The jungle-gym is a playground classic. Replete with rickety old monkey-bars and scabbed knees, it is the place most children flock to escape the doldrums of the school day. Now imagine a jungle-gym for grown-ups – towering at more than 50 feet, laden with cargo-nets, zip-lines, rope bridges and cables. Call it recess from daily life.
The staff at the Adventure Programs Office at Fort Campbell recently announced that their challenge course, a monolithic maze of wood and rope, will be open to the public April 25.
This means that Soldiers, civilians and Family members wanting a dose of adrenaline can get their kicks at the recently completed 15-acre complex outside of gate 10, said Sean Podrecca, challenge course complex manager.

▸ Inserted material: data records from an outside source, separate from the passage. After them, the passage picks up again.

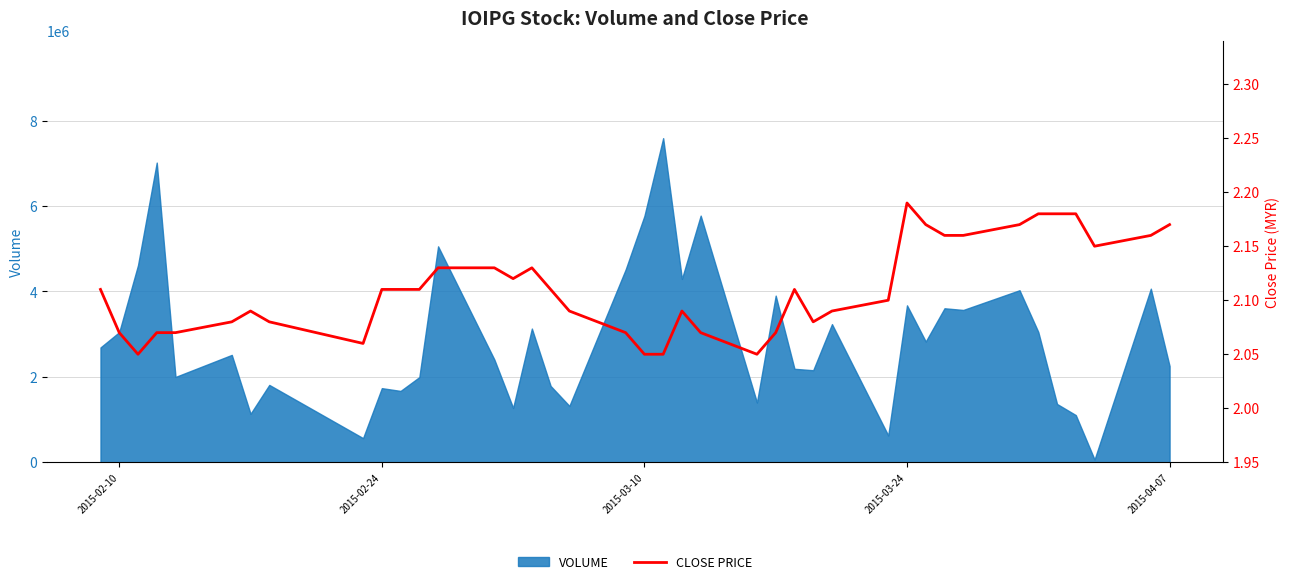

The chart shows a value of 2.9 at 18. True or false?

False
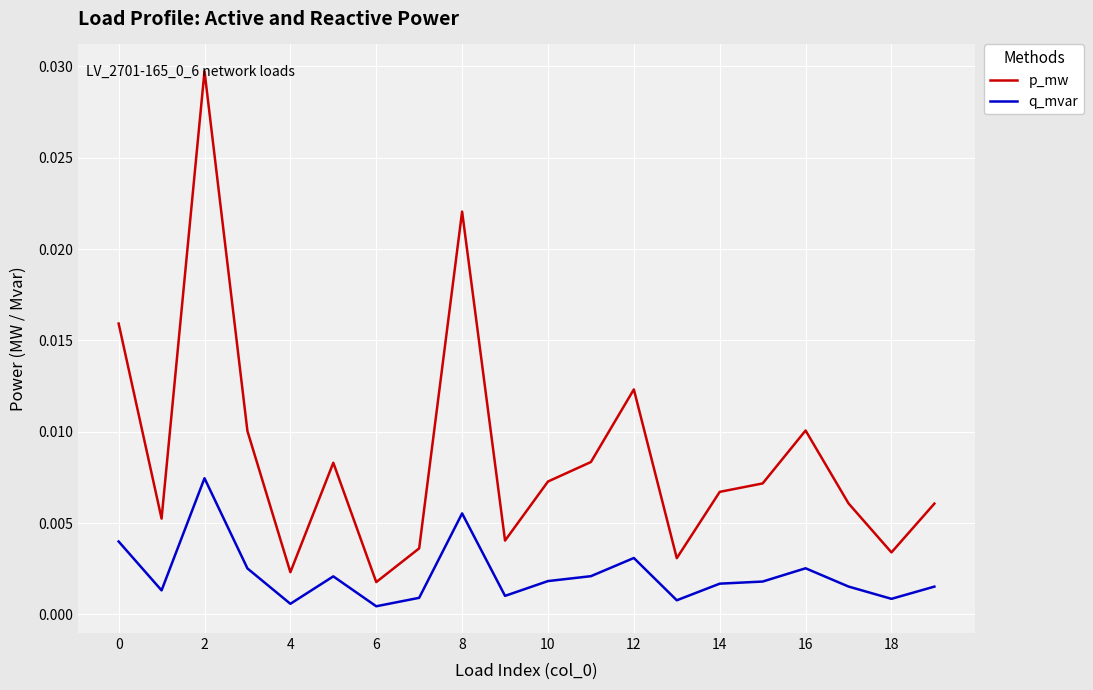

Rank the series by their maximum value, from highest to lowest.

p_mw, q_mvar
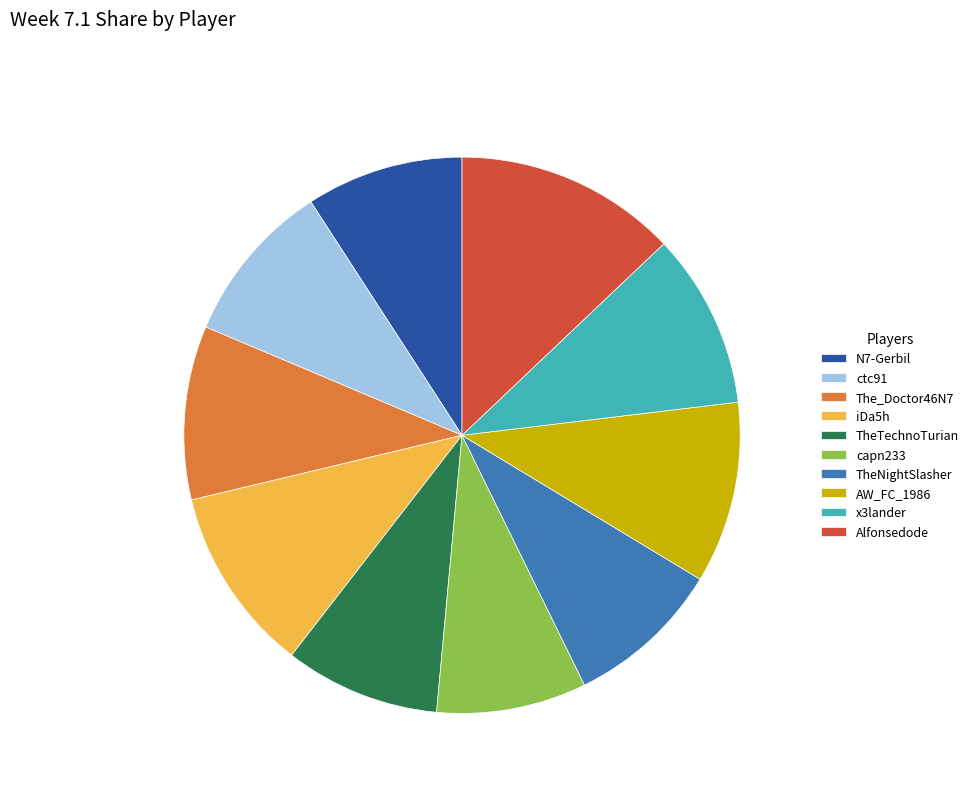

True or false: ctc91 accounts for 1% of the total.

False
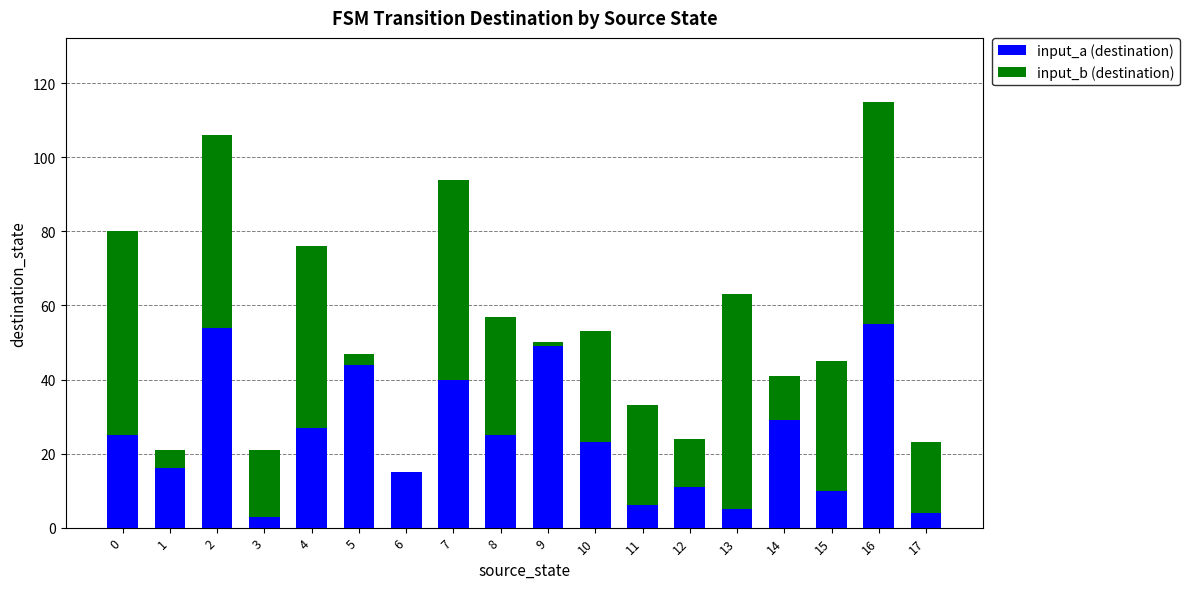

What is the sum of all input_a (destination) values?

441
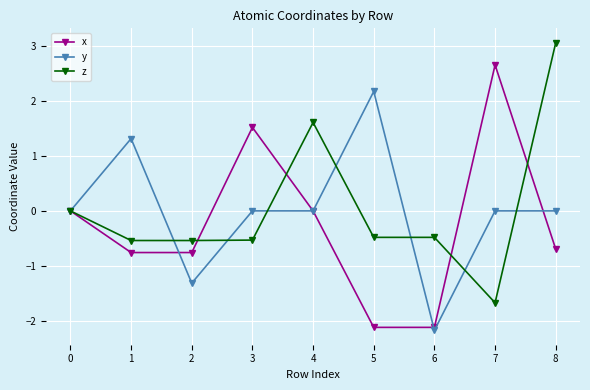

True or false: y has more than 0 points higher than both neighbors.

True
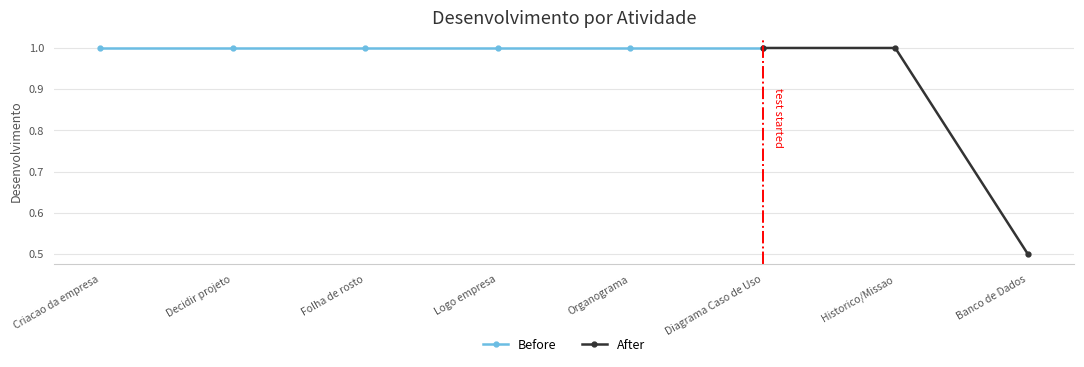

Reading left to right, what are all the values shown in this chart?

2022-08-02=1.0	2022-08-02=1.0	2022-08-02=1.0	2022-08-13=1.0	2022-08-23=1.0	2022-09-13=1.0	2022-09-16=1.0	2022-09-18=0.5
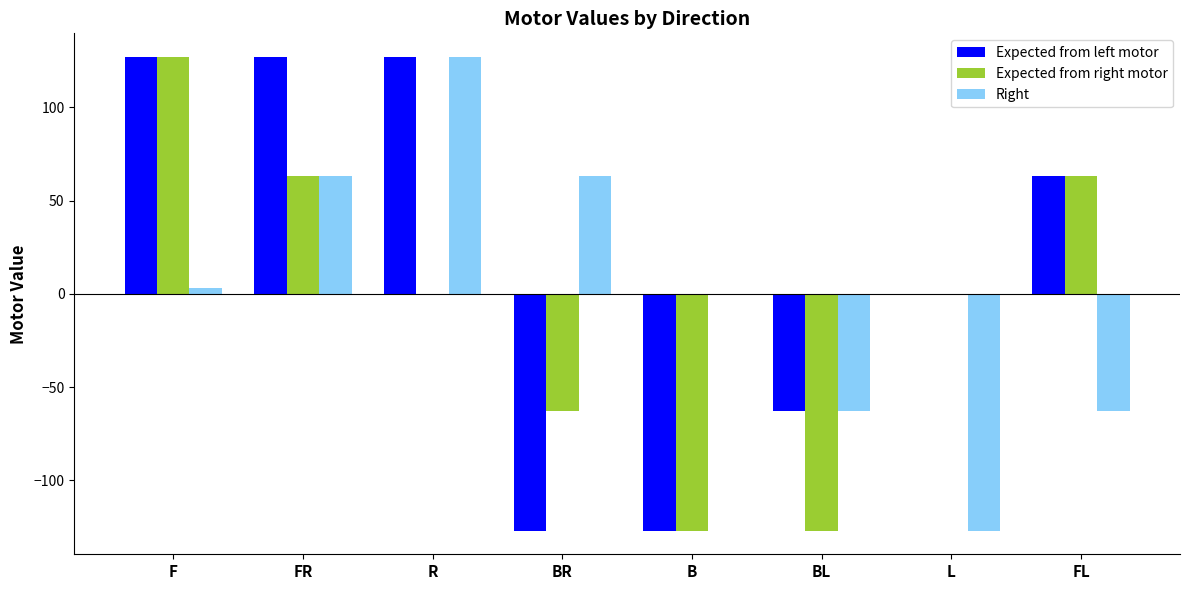

Reading left to right, extract all data points from this chart.

Expected from left motor: F=127	FR=127	R=127	BR=-127	B=-127	BL=-63	L=0	FL=63
Expected from right motor: F=127	FR=63	R=0	BR=-63	B=-127	BL=-127	L=0	FL=63
Right: F=3	FR=63	R=127	BR=63	B=0	BL=-63	L=-127	FL=-63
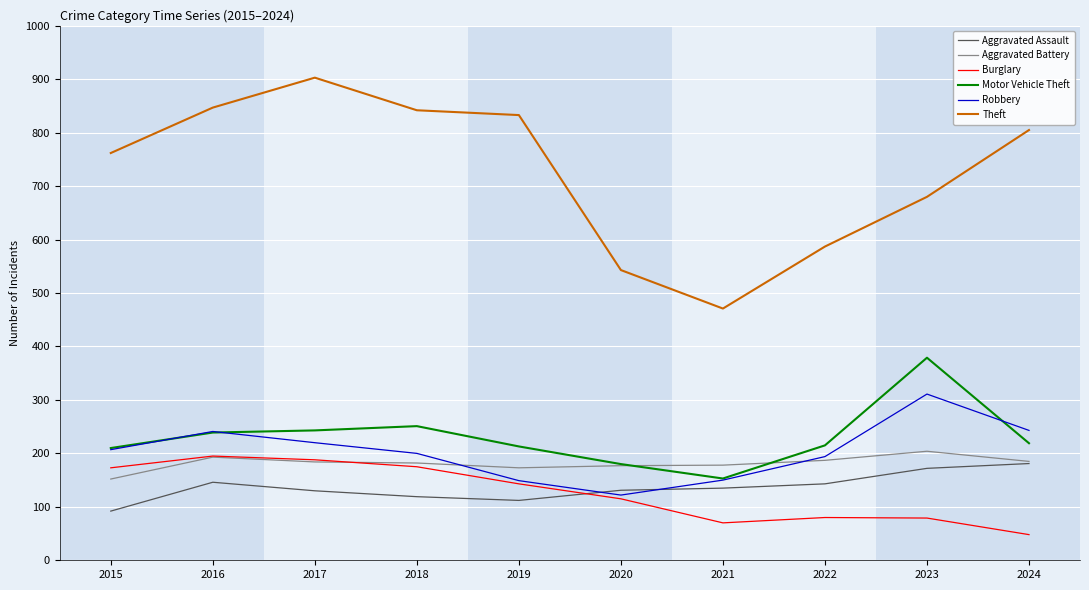

What is the total value across all series at 2016?

1861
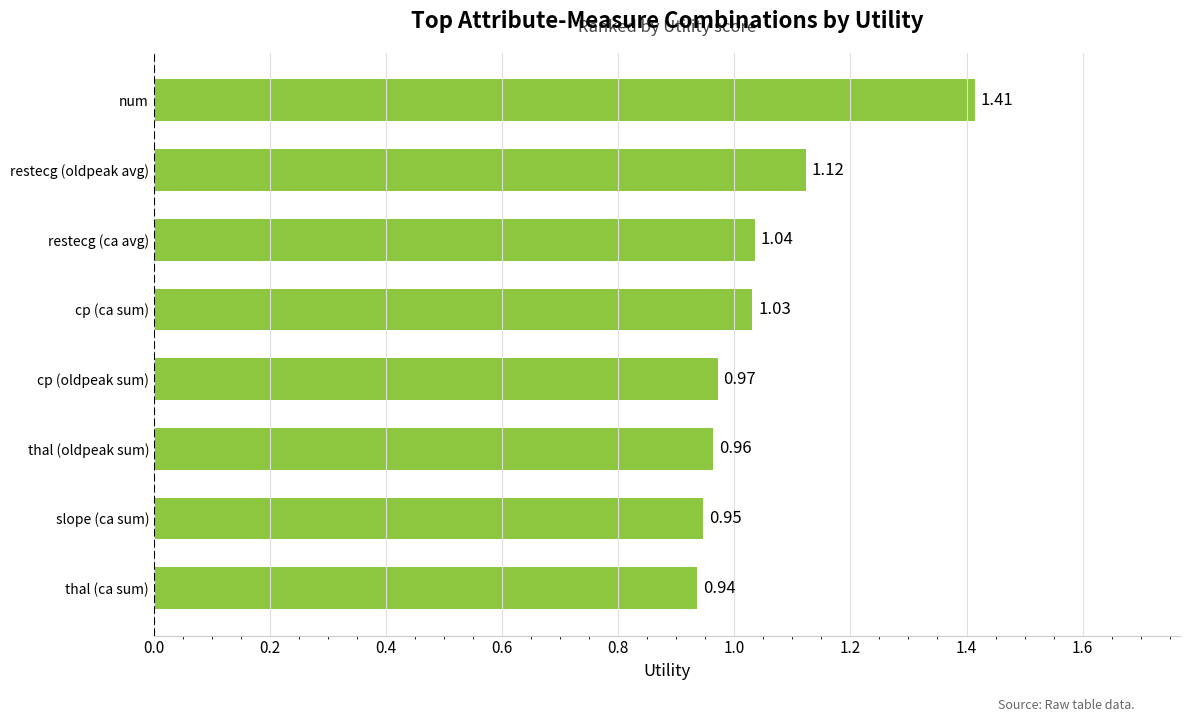

Which category has the highest value across all series?

num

“Currently we are open only to [Soldiers], however after April 25, which is our grand-opening, we are going to be open to the public as well,” said Podrecca. The grand opening is being held in conjunction with this year’s Earth Day celebration, and the $5 admission to the giant playground will be waived for those who bring a tree to plant, he said.
The general public will be able to check out equipment, chat with the staff and play on the various structures from noon to 5 p.m., said Podrecca. The complex, which was completed in December, features a Carolina T-wall, an Alpine tower, an Odyssey course that is an “ideal adult jungle gym” and a team development course, he said.
The complex was originally created for the Warrior Adventure Quest, which provides Soldiers returning from deployment an opportunity to participate in high-adrenaline activities while avoiding high-risk behaviors.
“We try to get Soldiers to bond as a unit after deployment, hoping that they open up and talk during the event as well as trying to mitigate some negative behaviors like drunk driving,” said Rachel Lux, programs manager for Warrior Adventure Quest.
“The Army noticed a trend of risky behaviors, so they are trying to invest back into the Soldiers by offering them an opportunity to hang out together. WAQ has its own brief and debrief and that’s when Soldiers can talk amongst themselves and they try to relate the experience of the high-adrenaline activity to combat, and that’s really the point.”
Since March 2009, Warrior Adventure Quest has served 4,700 Soldiers and is looking to expand its heart pounding repertoire to bungee jumping and sky-diving as well, said Lux.
The staff at the Adventure Programs Office are firm believers in the benefits of high-adrenaline activities and the therapeutic value of the challenge course.
“It just gives them a platform to process their feelings in a safe environment,” said Jennifer Fischer, recreational specialist and therapist. Fischer said the course is intended to push people out of their comfort zones and into a realm where personal growth and bonding is possible. “It’s definitely fun, but I think people learn things about themselves and other people when they’re out there without really realizing it,” she said. “That’s the gem of what the challenge course is.”